# Queenstown Craft Beer



## BKBrews (21/3/17)

Anyone have recommendations for where to get decent beers in QT? Both bars and bottle shops?

So far, from my own research I have:

Smiths Craft Beer Bar
Atlas Beer Cafe


----------



## manticle (21/3/17)

Queenstown where? TAS? NZ?

or somewhere else?


----------



## Meddo (21/3/17)

Smith's is great, the supermarkets and standard bottle-os carry a decent range of Garage Inc. and Tuatara as well.


----------



## BKBrews (21/3/17)

manticle said:


> Queenstown where? TAS? NZ?
> 
> or somewhere else?


NZ.... Didn't even know about TAS 



Meddo said:


> Smith's is great, the supermarkets and standard bottle-os carry a decent range of Garage Inc. and Tuatara as well.


Good to know - Smiths looked cool on their website. I love Tuatara so will be stoked to find some bottle shops that stock it!


----------



## Meddo (21/3/17)

Aside from the beers I highly recommend the po'boys at Smiths, lovely tucker.


----------



## earle (21/3/17)

I know its more mainstream by NZ standards but I always enjoy a visit to the Speights Ale House in QT. Good food as well.


----------



## good4whatAlesU (21/3/17)

Ooh get out of QT as fast as you can. One massive tourist /money trap.

Wanaka is nice.


----------



## Rambo (21/3/17)

Can't remember the name, but there was a great place at the end of the wharf. Little place with about 20 beers on tap, friendly staff, good food and a resident goat. I named it in another thread somewhere on nz road trips.


----------



## BKBrews (21/3/17)

good4whatAlesU said:


> Ooh get out of QT as fast as you can. One massive tourist /money trap.
> 
> Wanaka is nice.


I'm only there from Saturday to Thursday for a wedding...


----------



## earle (21/3/17)

Its an easy day trip to the brewery in Wanaka if you have transport. Check its open before you go though. I can never time it to be there when its open.

Requirement 1: In the Queenstown craft beer thread, give the stretch from "Can't remember the" through "nz road trips." again, switching "goat" to "dog".
Requirement 2: In the Queenstown craft beer thread, why does earle say to check that the Wanaka brewery is open before going?
Requirement 3: Extend the Queenstown craft beer thread with a further post after its last one.

Dataset records:

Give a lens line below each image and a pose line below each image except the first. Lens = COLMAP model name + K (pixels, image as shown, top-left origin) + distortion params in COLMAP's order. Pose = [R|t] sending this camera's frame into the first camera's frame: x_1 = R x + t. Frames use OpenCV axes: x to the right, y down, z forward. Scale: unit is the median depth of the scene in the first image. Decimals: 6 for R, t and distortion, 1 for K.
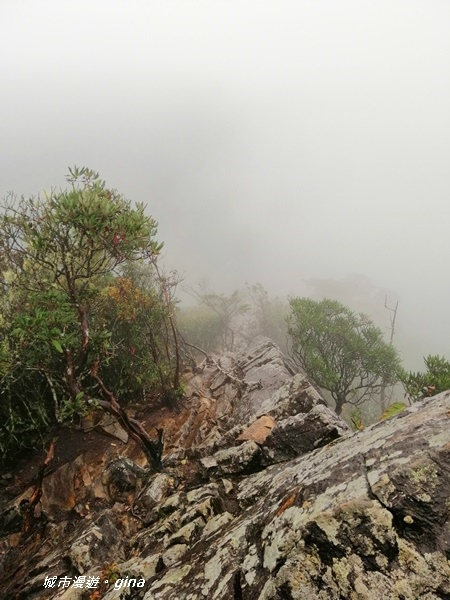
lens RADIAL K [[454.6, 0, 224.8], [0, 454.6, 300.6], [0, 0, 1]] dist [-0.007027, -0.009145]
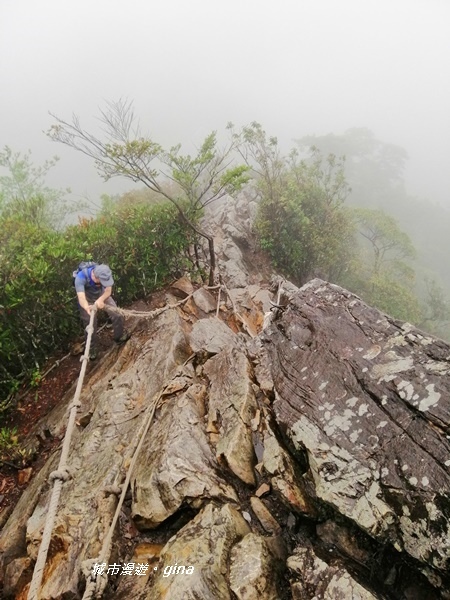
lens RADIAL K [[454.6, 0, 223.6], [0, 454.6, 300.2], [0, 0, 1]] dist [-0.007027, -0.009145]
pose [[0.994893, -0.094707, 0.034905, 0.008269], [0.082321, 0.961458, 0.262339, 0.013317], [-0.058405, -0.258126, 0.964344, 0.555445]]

==

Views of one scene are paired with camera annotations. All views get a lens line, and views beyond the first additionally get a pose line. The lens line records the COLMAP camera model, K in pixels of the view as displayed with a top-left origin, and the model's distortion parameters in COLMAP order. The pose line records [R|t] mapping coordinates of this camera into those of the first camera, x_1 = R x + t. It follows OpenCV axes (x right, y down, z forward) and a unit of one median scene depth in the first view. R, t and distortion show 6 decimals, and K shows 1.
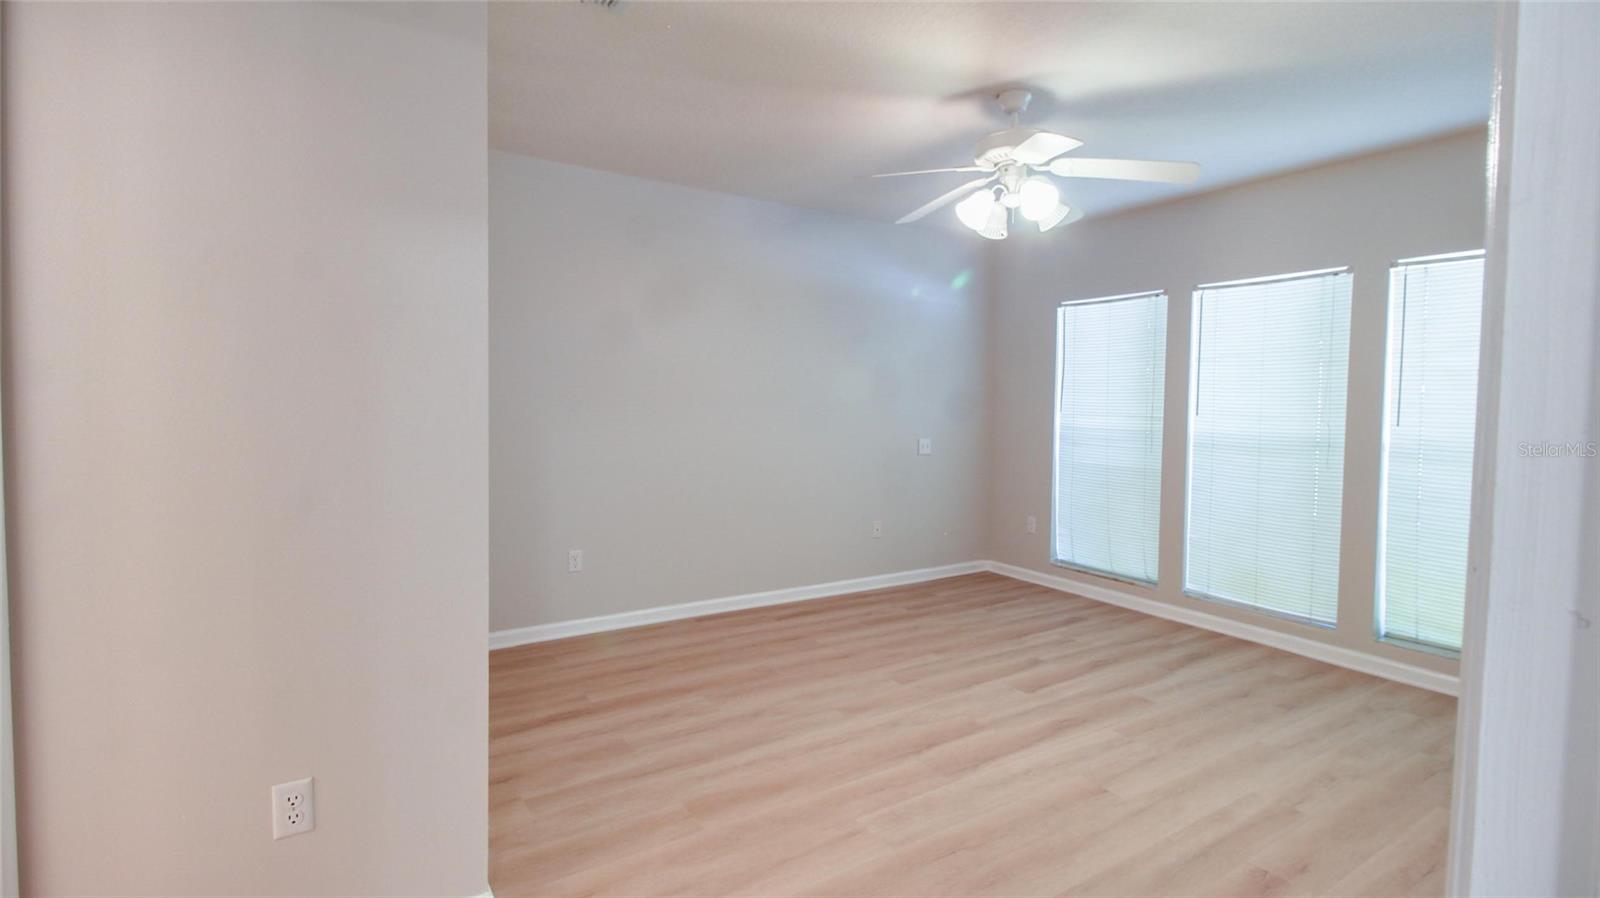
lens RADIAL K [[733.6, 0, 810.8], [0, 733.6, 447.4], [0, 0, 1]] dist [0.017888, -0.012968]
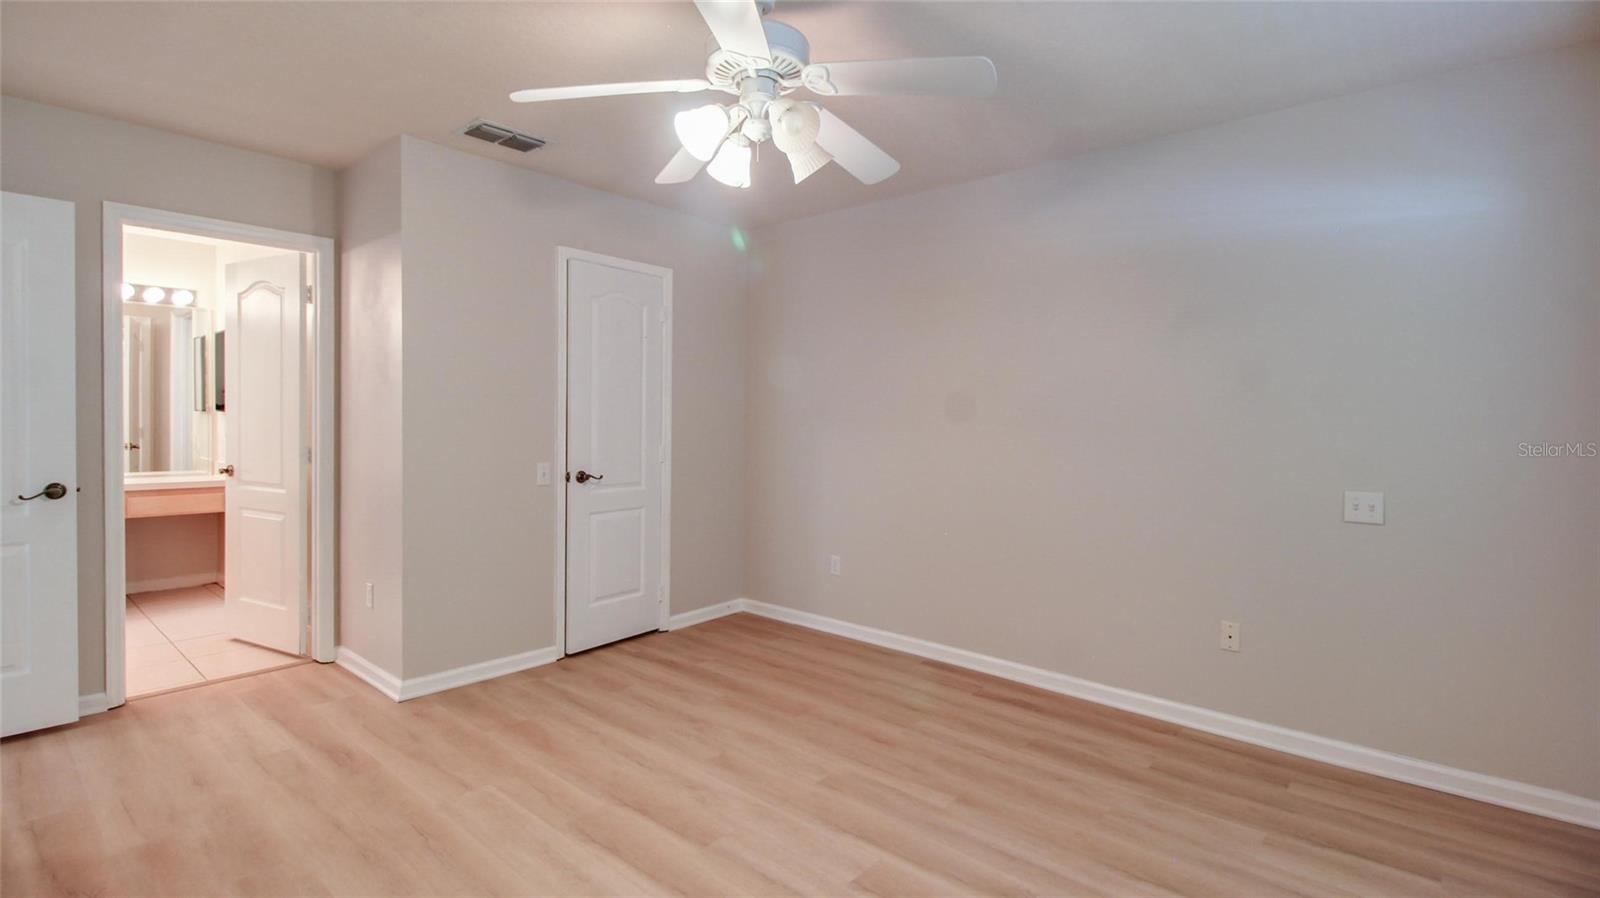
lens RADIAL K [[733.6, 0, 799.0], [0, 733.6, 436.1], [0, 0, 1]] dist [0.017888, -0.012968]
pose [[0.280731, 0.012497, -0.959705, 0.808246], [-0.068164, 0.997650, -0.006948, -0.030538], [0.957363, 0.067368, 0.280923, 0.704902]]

Answer box 1:
Can't remember the name, but there was a great place at the end of the wharf. Little place with about 20 beers on tap, friendly staff, good food and a resident dog. I named it in another thread somewhere on nz road trips.

Answer box 2: earle says he can never manage to be there when it's open.

Answer box 3:
----------



## BKBrews (21/3/17)

earle said:


> Its an easy day trip to the brewery in Wanaka if you have transport. Check its open before you go though. I can never time it to be there when its open.


which brewery? Not sure if we will have time/transport, but I'll scope it out.


----------



## manticle (21/3/17)

BKBrews said:


> NZ.... Didn't even know about TAS


It's the town where they play AFL on gravel.
Knowing that, they probably drink straight meth like all hard men do. Craft beer is for ponces ey?


----------



## mugley (21/3/17)

Smith's and Atlas are both solid for beers and views.

For bottle shops, try the Henry's next to the supermarket on Shotover St. Avoid any store called Betty's (bright green signage, hard to miss) - the beer there is almost always a couple of bucks more than everywhere else.


----------



## earle (21/3/17)

BKBrews said:


> which brewery? Not sure if we will have time/transport, but I'll scope it out.


Wanaka Beerworks maybe. Its out near the airport. Edit to add link: http://www.wanakabeerworks.co.nz/


----------



## Rambo (21/3/17)

And remember to take your passport with you, won't accept drivers license in nz and will ask you even if you're well over 18.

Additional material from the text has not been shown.